| WHAT TO WORK ON |
Reproduce every line of the data below, keeping each word and character unchanged.

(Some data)
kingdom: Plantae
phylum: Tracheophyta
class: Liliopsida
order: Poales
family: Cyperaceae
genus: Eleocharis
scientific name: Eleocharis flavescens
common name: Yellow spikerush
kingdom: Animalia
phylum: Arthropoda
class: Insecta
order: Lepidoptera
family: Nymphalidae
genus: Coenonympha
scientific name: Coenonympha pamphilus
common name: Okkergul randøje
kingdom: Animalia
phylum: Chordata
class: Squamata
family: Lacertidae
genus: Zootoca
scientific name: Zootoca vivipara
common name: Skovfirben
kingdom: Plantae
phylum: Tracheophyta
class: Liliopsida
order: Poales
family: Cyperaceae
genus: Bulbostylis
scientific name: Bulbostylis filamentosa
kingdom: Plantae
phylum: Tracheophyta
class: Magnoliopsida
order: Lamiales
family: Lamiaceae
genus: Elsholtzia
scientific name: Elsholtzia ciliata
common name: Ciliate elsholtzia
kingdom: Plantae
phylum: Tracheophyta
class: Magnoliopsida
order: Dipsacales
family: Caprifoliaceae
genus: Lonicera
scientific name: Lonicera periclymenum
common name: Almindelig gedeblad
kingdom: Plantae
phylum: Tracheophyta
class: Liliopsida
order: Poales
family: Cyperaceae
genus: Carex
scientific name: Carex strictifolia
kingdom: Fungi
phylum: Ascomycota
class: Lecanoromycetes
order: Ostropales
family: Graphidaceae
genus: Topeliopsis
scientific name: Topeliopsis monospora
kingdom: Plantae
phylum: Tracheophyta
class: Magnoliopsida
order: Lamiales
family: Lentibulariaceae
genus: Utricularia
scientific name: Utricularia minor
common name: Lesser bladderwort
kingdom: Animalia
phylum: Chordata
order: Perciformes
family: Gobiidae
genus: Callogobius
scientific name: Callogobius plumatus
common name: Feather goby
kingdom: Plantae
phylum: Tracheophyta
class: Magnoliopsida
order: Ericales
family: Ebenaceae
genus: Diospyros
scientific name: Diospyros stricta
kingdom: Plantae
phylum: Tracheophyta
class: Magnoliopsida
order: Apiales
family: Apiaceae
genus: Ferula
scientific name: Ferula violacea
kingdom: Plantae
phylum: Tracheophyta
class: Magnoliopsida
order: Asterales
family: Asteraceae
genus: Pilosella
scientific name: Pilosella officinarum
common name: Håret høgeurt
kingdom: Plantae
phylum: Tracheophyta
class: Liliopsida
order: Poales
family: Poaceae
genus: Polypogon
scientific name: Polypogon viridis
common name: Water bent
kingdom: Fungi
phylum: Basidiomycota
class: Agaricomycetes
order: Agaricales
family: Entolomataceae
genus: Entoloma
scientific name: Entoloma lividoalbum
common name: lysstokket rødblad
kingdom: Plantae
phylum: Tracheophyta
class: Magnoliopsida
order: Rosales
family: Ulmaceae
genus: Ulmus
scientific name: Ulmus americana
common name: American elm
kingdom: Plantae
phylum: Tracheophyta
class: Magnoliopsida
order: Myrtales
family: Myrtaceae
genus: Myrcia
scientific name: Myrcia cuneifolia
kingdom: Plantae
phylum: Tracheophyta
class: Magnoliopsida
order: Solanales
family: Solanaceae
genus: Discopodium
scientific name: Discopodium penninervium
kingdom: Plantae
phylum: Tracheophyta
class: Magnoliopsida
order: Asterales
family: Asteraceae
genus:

| RESPONSE TO THE EXERCISE |
kingdom: Plantae
phylum: Tracheophyta
class: Liliopsida
order: Poales
family: Cyperaceae
genus: Eleocharis
scientific name: Eleocharis flavescens
common name: Yellow spikerush
kingdom: Animalia
phylum: Arthropoda
class: Insecta
order: Lepidoptera
family: Nymphalidae
genus: Coenonympha
scientific name: Coenonympha pamphilus
common name: Okkergul randøje
kingdom: Animalia
phylum: Chordata
class: Squamata
family: Lacertidae
genus: Zootoca
scientific name: Zootoca vivipara
common name: Skovfirben
kingdom: Plantae
phylum: Tracheophyta
class: Liliopsida
order: Poales
family: Cyperaceae
genus: Bulbostylis
scientific name: Bulbostylis filamentosa
kingdom: Plantae
phylum: Tracheophyta
class: Magnoliopsida
order: Lamiales
family: Lamiaceae
genus: Elsholtzia
scientific name: Elsholtzia ciliata
common name: Ciliate elsholtzia
kingdom: Plantae
phylum: Tracheophyta
class: Magnoliopsida
order: Dipsacales
family: Caprifoliaceae
genus: Lonicera
scientific name: Lonicera periclymenum
common name: Almindelig gedeblad
kingdom: Plantae
phylum: Tracheophyta
class: Liliopsida
order: Poales
family: Cyperaceae
genus: Carex
scientific name: Carex strictifolia
kingdom: Fungi
phylum: Ascomycota
class: Lecanoromycetes
order: Ostropales
family: Graphidaceae
genus: Topeliopsis
scientific name: Topeliopsis monospora
kingdom: Plantae
phylum: Tracheophyta
class: Magnoliopsida
order: Lamiales
family: Lentibulariaceae
genus: Utricularia
scientific name: Utricularia minor
common name: Lesser bladderwort
kingdom: Animalia
phylum: Chordata
order: Perciformes
family: Gobiidae
genus: Callogobius
scientific name: Callogobius plumatus
common name: Feather goby
kingdom: Plantae
phylum: Tracheophyta
class: Magnoliopsida
order: Ericales
family: Ebenaceae
genus: Diospyros
scientific name: Diospyros stricta
kingdom: Plantae
phylum: Tracheophyta
class: Magnoliopsida
order: Apiales
family: Apiaceae
genus: Ferula
scientific name: Ferula violacea
kingdom: Plantae
phylum: Tracheophyta
class: Magnoliopsida
order: Asterales
family: Asteraceae
genus: Pilosella
scientific name: Pilosella officinarum
common name: Håret høgeurt
kingdom: Plantae
phylum: Tracheophyta
class: Liliopsida
order: Poales
family: Poaceae
genus: Polypogon
scientific name: Polypogon viridis
common name: Water bent
kingdom: Fungi
phylum: Basidiomycota
class: Agaricomycetes
order: Agaricales
family: Entolomataceae
genus: Entoloma
scientific name: Entoloma lividoalbum
common name: lysstokket rødblad
kingdom: Plantae
phylum: Tracheophyta
class: Magnoliopsida
order: Rosales
family: Ulmaceae
genus: Ulmus
scientific name: Ulmus americana
common name: American elm
kingdom: Plantae
phylum: Tracheophyta
class: Magnoliopsida
order: Myrtales
family: Myrtaceae
genus: Myrcia
scientific name: Myrcia cuneifolia
kingdom: Plantae
phylum: Tracheophyta
class: Magnoliopsida
order: Solanales
family: Solanaceae
genus: Discopodium
scientific name: Discopodium penninervium
kingdom: Plantae
phylum: Tracheophyta
class: Magnoliopsida
order: Asterales
family: Asteraceae
genus:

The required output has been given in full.